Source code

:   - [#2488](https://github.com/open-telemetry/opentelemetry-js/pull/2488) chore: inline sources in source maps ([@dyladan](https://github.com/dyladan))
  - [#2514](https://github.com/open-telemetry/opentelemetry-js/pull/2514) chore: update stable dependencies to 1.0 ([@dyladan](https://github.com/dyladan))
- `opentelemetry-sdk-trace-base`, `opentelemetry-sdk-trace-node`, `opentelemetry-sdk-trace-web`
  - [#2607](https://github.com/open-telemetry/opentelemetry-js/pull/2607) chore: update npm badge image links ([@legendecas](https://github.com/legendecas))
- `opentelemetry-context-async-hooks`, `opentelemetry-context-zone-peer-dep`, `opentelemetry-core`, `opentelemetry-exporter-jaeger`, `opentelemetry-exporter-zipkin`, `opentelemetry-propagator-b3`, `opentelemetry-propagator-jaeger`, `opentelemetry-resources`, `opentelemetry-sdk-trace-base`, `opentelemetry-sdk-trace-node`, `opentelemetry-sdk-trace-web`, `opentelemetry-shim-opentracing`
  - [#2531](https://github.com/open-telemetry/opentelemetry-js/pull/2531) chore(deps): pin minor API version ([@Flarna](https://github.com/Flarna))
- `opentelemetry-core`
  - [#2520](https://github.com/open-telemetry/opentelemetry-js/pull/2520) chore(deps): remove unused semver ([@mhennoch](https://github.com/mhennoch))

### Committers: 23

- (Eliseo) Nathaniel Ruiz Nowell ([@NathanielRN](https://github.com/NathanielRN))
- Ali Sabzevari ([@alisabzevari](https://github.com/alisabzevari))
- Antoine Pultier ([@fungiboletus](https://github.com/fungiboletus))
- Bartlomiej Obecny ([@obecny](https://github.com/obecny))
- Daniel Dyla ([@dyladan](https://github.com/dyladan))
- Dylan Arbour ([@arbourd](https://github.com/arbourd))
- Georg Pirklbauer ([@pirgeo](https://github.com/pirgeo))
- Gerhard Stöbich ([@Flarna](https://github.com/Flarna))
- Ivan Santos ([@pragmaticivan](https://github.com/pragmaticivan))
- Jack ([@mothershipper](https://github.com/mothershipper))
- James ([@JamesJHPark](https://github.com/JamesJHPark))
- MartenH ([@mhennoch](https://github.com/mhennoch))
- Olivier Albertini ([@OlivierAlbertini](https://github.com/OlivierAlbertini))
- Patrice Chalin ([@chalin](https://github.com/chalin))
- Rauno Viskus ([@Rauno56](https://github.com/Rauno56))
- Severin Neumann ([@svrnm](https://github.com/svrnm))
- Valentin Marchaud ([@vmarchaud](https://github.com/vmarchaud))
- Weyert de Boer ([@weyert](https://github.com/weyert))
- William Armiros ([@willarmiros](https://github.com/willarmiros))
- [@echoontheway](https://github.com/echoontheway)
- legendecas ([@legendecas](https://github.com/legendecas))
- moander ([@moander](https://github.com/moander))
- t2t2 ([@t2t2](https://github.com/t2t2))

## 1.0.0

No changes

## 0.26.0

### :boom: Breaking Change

■ ■ ■ ■ ■

**Task to complete**
Set the records above down again, exactly as they read.

**Task result**
Source code

:   - [#2488](https://github.com/open-telemetry/opentelemetry-js/pull/2488) chore: inline sources in source maps ([@dyladan](https://github.com/dyladan))
  - [#2514](https://github.com/open-telemetry/opentelemetry-js/pull/2514) chore: update stable dependencies to 1.0 ([@dyladan](https://github.com/dyladan))
- `opentelemetry-sdk-trace-base`, `opentelemetry-sdk-trace-node`, `opentelemetry-sdk-trace-web`
  - [#2607](https://github.com/open-telemetry/opentelemetry-js/pull/2607) chore: update npm badge image links ([@legendecas](https://github.com/legendecas))
- `opentelemetry-context-async-hooks`, `opentelemetry-context-zone-peer-dep`, `opentelemetry-core`, `opentelemetry-exporter-jaeger`, `opentelemetry-exporter-zipkin`, `opentelemetry-propagator-b3`, `opentelemetry-propagator-jaeger`, `opentelemetry-resources`, `opentelemetry-sdk-trace-base`, `opentelemetry-sdk-trace-node`, `opentelemetry-sdk-trace-web`, `opentelemetry-shim-opentracing`
  - [#2531](https://github.com/open-telemetry/opentelemetry-js/pull/2531) chore(deps): pin minor API version ([@Flarna](https://github.com/Flarna))
- `opentelemetry-core`
  - [#2520](https://github.com/open-telemetry/opentelemetry-js/pull/2520) chore(deps): remove unused semver ([@mhennoch](https://github.com/mhennoch))

### Committers: 23

- (Eliseo) Nathaniel Ruiz Nowell ([@NathanielRN](https://github.com/NathanielRN))
- Ali Sabzevari ([@alisabzevari](https://github.com/alisabzevari))
- Antoine Pultier ([@fungiboletus](https://github.com/fungiboletus))
- Bartlomiej Obecny ([@obecny](https://github.com/obecny))
- Daniel Dyla ([@dyladan](https://github.com/dyladan))
- Dylan Arbour ([@arbourd](https://github.com/arbourd))
- Georg Pirklbauer ([@pirgeo](https://github.com/pirgeo))
- Gerhard Stöbich ([@Flarna](https://github.com/Flarna))
- Ivan Santos ([@pragmaticivan](https://github.com/pragmaticivan))
- Jack ([@mothershipper](https://github.com/mothershipper))
- James ([@JamesJHPark](https://github.com/JamesJHPark))
- MartenH ([@mhennoch](https://github.com/mhennoch))
- Olivier Albertini ([@OlivierAlbertini](https://github.com/OlivierAlbertini))
- Patrice Chalin ([@chalin](https://github.com/chalin))
- Rauno Viskus ([@Rauno56](https://github.com/Rauno56))
- Severin Neumann ([@svrnm](https://github.com/svrnm))
- Valentin Marchaud ([@vmarchaud](https://github.com/vmarchaud))
- Weyert de Boer ([@weyert](https://github.com/weyert))
- William Armiros ([@willarmiros](https://github.com/willarmiros))
- [@echoontheway](https://github.com/echoontheway)
- legendecas ([@legendecas](https://github.com/legendecas))
- moander ([@moander](https://github.com/moander))
- t2t2 ([@t2t2](https://github.com/t2t2))

## 1.0.0

No changes

## 0.26.0

### :boom: Breaking Change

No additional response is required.